Wireless information relayed by the first constable who reached the spot following a call by Purkayastha’s neighbour claims that she and her live-in partner Avik Sengupta had walked into the apartment at 5 am on August 9, 2012, and that she was attacked after that.
This information contradicts prosecution’s case, which alleges that Purkayastha was found dead in a pool of blood when Sengupta reached home at 5 am. The information relayed by the constable attached to the Wadala TT mobile van states, “Pallavi and Avik Sengupta reached home at 5 am. Someone slit Pallavi’s throat. Who attacked her is not known. Avik is still at the spot. He (Avik) says he is a lawyer.” The information was recorded in Marathi.

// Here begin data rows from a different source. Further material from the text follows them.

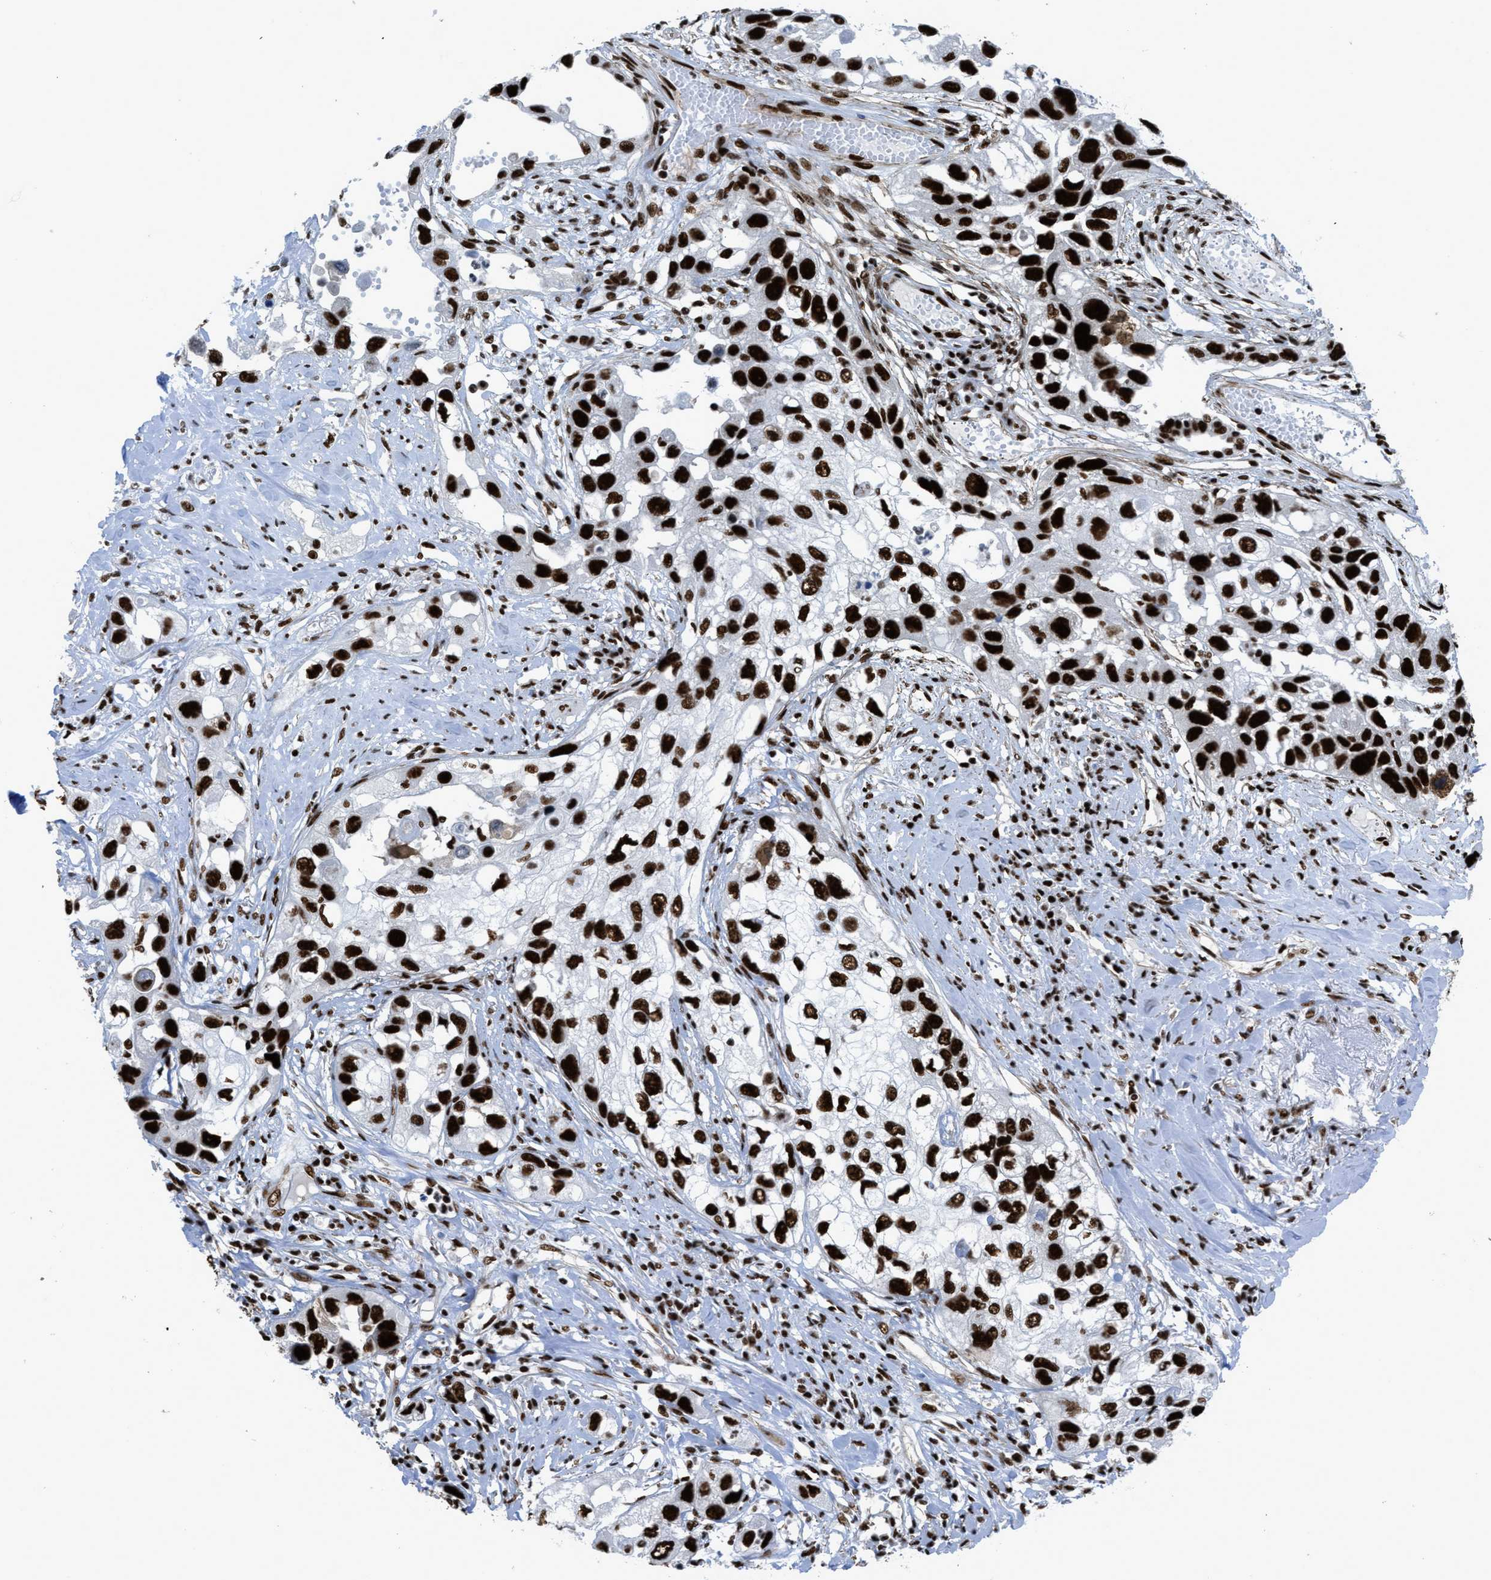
{"staining": {"intensity": "strong", "quantity": ">75%", "location": "nuclear"}, "tissue": "lung cancer", "cell_type": "Tumor cells", "image_type": "cancer", "snomed": [{"axis": "morphology", "description": "Squamous cell carcinoma, NOS"}, {"axis": "topography", "description": "Lung"}], "caption": "A photomicrograph of squamous cell carcinoma (lung) stained for a protein exhibits strong nuclear brown staining in tumor cells. The staining was performed using DAB, with brown indicating positive protein expression. Nuclei are stained blue with hematoxylin.", "gene": "ZNF207", "patient": {"sex": "male", "age": 71}}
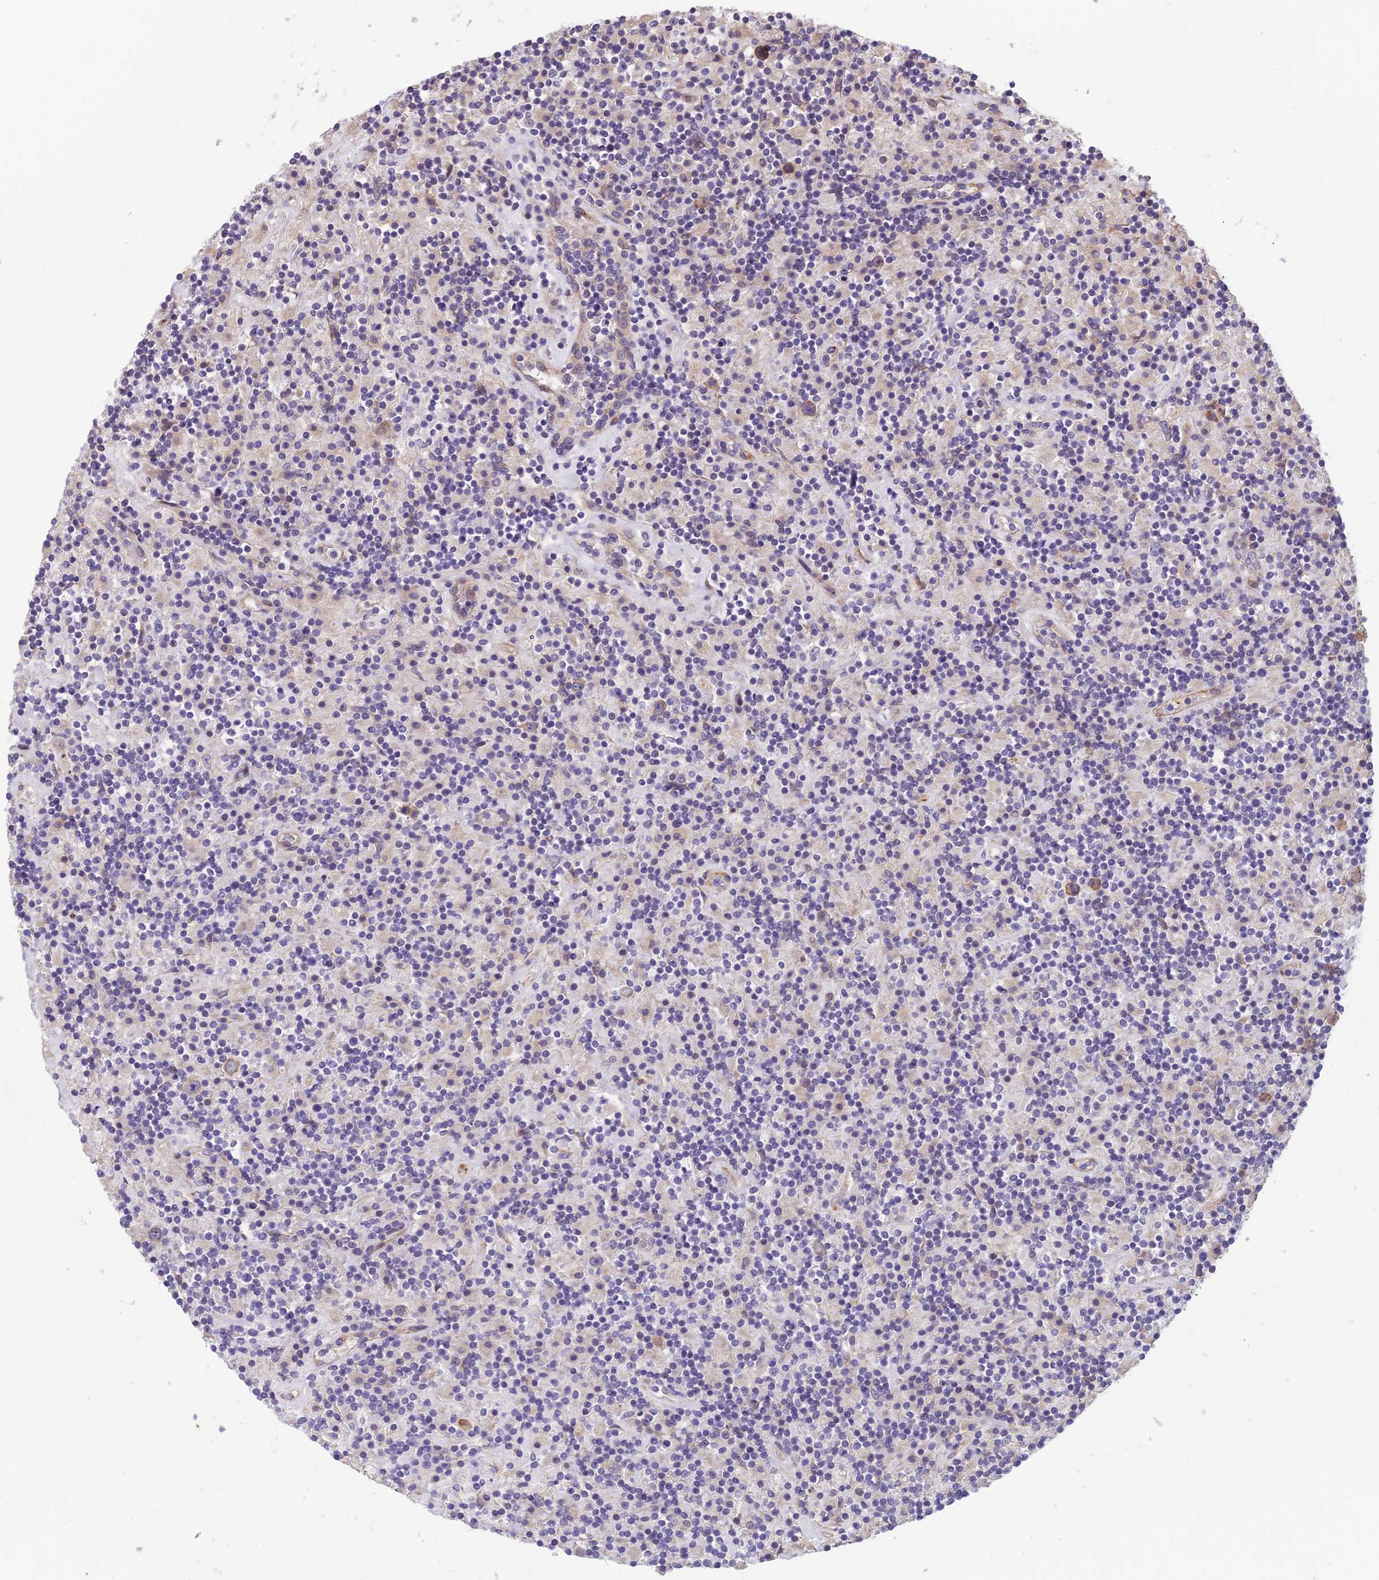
{"staining": {"intensity": "moderate", "quantity": "25%-75%", "location": "cytoplasmic/membranous"}, "tissue": "lymphoma", "cell_type": "Tumor cells", "image_type": "cancer", "snomed": [{"axis": "morphology", "description": "Hodgkin's disease, NOS"}, {"axis": "topography", "description": "Lymph node"}], "caption": "DAB (3,3'-diaminobenzidine) immunohistochemical staining of Hodgkin's disease reveals moderate cytoplasmic/membranous protein expression in approximately 25%-75% of tumor cells. Nuclei are stained in blue.", "gene": "TSPAN15", "patient": {"sex": "male", "age": 70}}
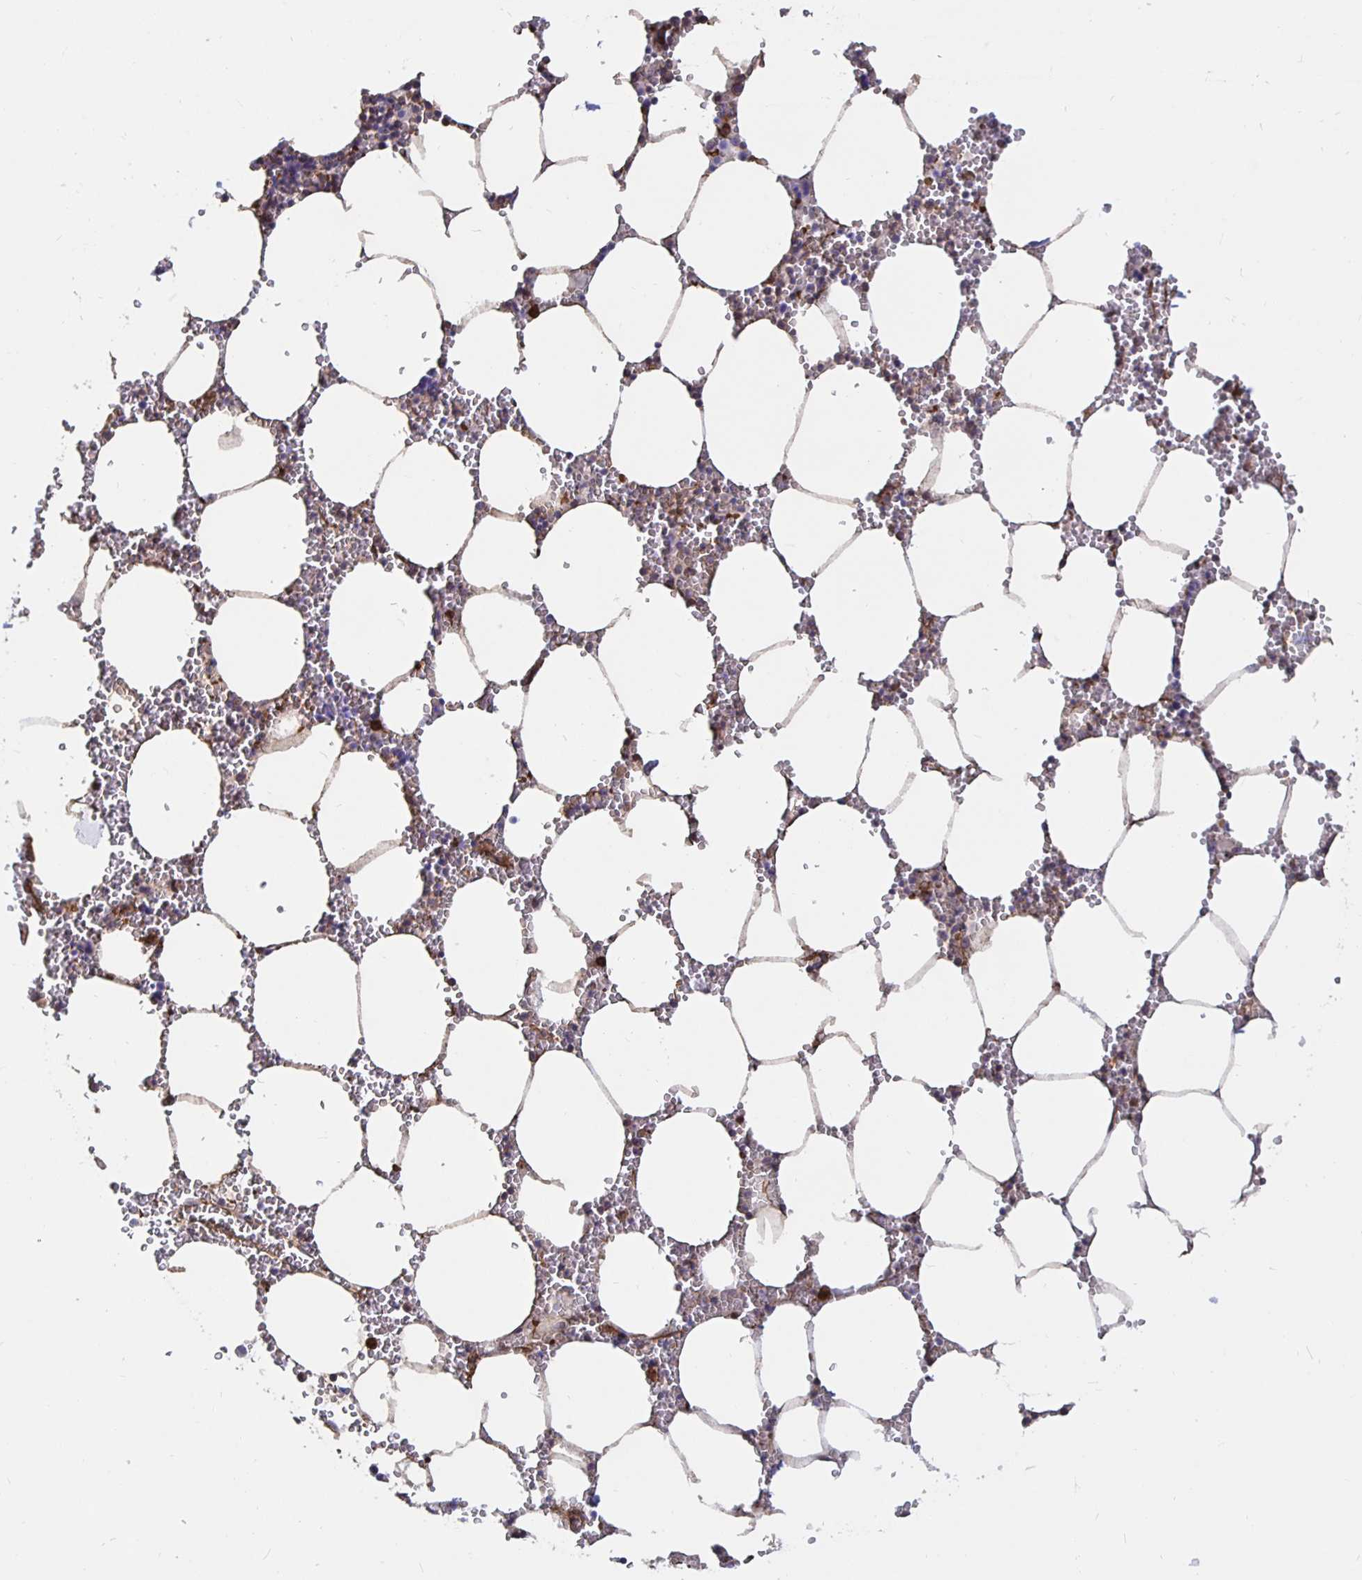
{"staining": {"intensity": "weak", "quantity": "<25%", "location": "cytoplasmic/membranous"}, "tissue": "bone marrow", "cell_type": "Hematopoietic cells", "image_type": "normal", "snomed": [{"axis": "morphology", "description": "Normal tissue, NOS"}, {"axis": "topography", "description": "Bone marrow"}], "caption": "An image of bone marrow stained for a protein demonstrates no brown staining in hematopoietic cells. (DAB immunohistochemistry (IHC), high magnification).", "gene": "ARHGEF39", "patient": {"sex": "male", "age": 54}}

The special women’s court presided by Judge Vrushali Joshi on Thursday allowed the defence to admit the wireless communication as evidence on record. Special public prosecutor Ujjwal Nikam consented without contesting the authenticity of the evidence.
With over 30 witnesses examined, the prosecution has already closed its case and the court had scheduled it for final arguments before delivering judgment.
Sengupta died in November 2013 following a prolonged illness.
In his statement recorded in August last year, he had concurred with the prosecution’s case. He had said Pathan would stare at Purkayastha, which made her uncomfortable. The prosecution has built its case on Pathan’s confession along with two of his friends — a driver and another security agent — whom he allegedly called up hours after the incident and admitted to have killed a woman.
In a three-page confession attached to the chargesheet filed by the Mumbai Police Crime Branch, Pathan, had allegedly confessed to his crime and claimed that he was attracted to Purkayastha and hoped to have a physical relationship.
With the new piece of evidence, defence lawyer Abdul Wahab Khan contended that the entire investigation carried out in the case appears to be suspicious. “This piece of evidence was suppressed and made available only when the defence made a demand under law,” said Khan.
However, Nikam said the information as was not important. He added that there was high scope of error when the information is relayed. “The information relayed to the control room is always full of errors. What that constable must have said, what the constable at the control room must have noted, only they know. If a piece of evidence is admitted before the court, it does not mean that it is accepted. We will contest it,” Nikam said.